Jumping out of bed at 6am, I got the kids lunches’ ready, ran around a la crazy lady, blew kisses in their general direction and drove out the drive. Packed lunch and serious wellies in the boot, I was ready for a day at farming college. Or so I thought, for the only thing that wasn’t in the boot was the spare tyre that I had taken out at the weekend to make room for a very glamourous hatbox and a particularly classy umbrella for a cousin’s wedding (and a few other bits beside). So to my dismay when I heard the clang, clank, wop of the tyre bursting thirty minutes into my journey, I wasn’t feeling particularly clever or ready to become a farmer. No, my friends, I was feeling like a bit of a girl. A big girl foolish to be precise.
At this point, I must apologise to my fellow women, my sisters as it were for the following retelling of yesterday’s day at farming college. It was not my intention at the outset to let down the female population by being such a girl when faced with the mechanic and farming tasks that were put before me. But there was a wedding, a day’s teaching and three small boys to knock the masculine out of me before. And while I didn’t quite mention the lovely post wedding nails that for the first time in my life I hadn’t managed to chip, I put in an SOS or SON (save my nails) phonecall into my farmer to come and a).bring the tyre and b). change said tyre. I know, girls, you’re rolling those eyes. For it was just as well, my hero came for not one person stopped to help out this damsel in distress as she was stood in a lonely country road staring confusedly at a wheel jack.

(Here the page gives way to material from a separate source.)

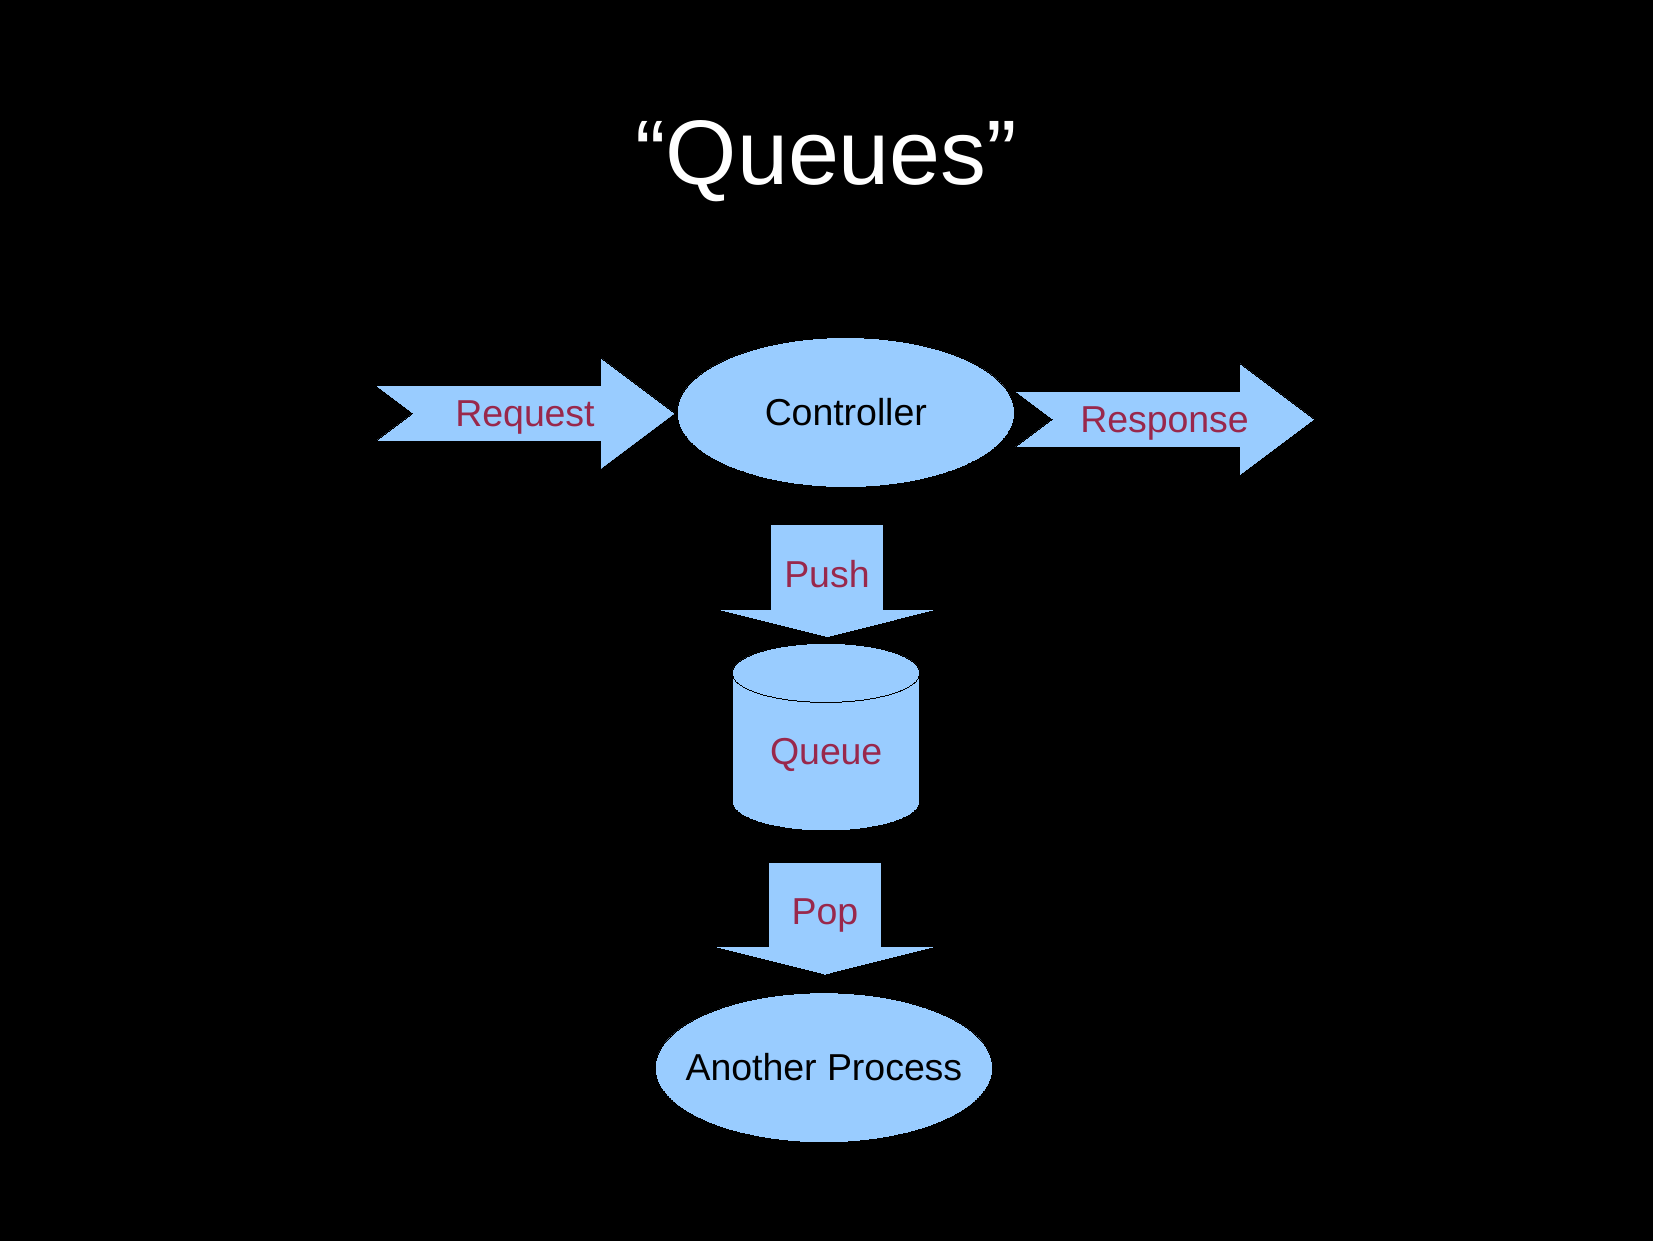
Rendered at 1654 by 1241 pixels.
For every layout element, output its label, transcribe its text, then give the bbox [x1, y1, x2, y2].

So now sweaty, tired and late, how I hate to be late, I arrived at farming college with dirty hands (I did try!) trying to catch up as the tutor explained the differences between the different breeds of bulls before us. Bull. Oh dear. They didn’t quite look the same but at this point, I don’t know if I quite cared enough. ‘Enough of this theory business, now to the heifers’ he said. ‘You’ll have to separate this giddy heifer,’ he said to me. To me! ‘No Sir, you don’t quite understand, normally himself does the separating (takes one animal out of the herd), I just stand back and stop them.’ I, the lady on the farm, normally stands in the gap as do a lot of farmer’s wife in the country, it’s a part of the job description. At this point may I also point out that there are a great number of very successful real farmers that are women but I am most certainly not one of them. Yet. No excuses taken, into the ring of heifers with me.
I didn’t quite ask the giddy heifer if she would like to leave the shed but I wasn’t far off. I could see from the corner of my eye that the tutor and fellow students were quite amused but was determined not to let myself down (I hear ya sista!). Eventually with some coaxing and polite tapping, I managed to get the unhappy girl out of the shed with two of her companions. The object of the task was to place them in an adjoining pen and I just about succeeded. A mucky job. But it didn’t stop there. For before I even got a whiff of a cup of coffee, I had to dose and inject a cow, take her temperature (I’ll leave that to your own imaginations) among other similarly unfamiliar tasks that would not generally take this farmer’s wife from her kitchen.
Having quickly eaten a lunch afterwards, we were back in the sheds estimating a cows weight, weighing her, separating calves for mart, assessing their price and for the piece de resistance dehorning some calves. The tagging (tagging calves’ ears with their number, think ear piercing) I just about managed. I thought that would be useful to help the farmer out next spring but the dehorning just about brought me down. I must add by this stage in the day, the men in the group who had grown up dosing and dehorning animals were very encouraging and helped us girls (for luckily I wasn’t alone) all the way. Fit to drop later that afternoon our tutor informed us there was just one more task as he put us fixing up a temporary fence. Enough already. Was there no end to this day?
Look, most importantly, there are now a great many more tasks that I can help my farmer with. In fact my day led to a very animated conversation over dinner about cattle conditions and the price of poly heifers. Who knew? I think, you know, that this industry could just about do with some female intuition and know-how just about now and why, there is always a bit of room for a touch more glamour. N’est ce pas?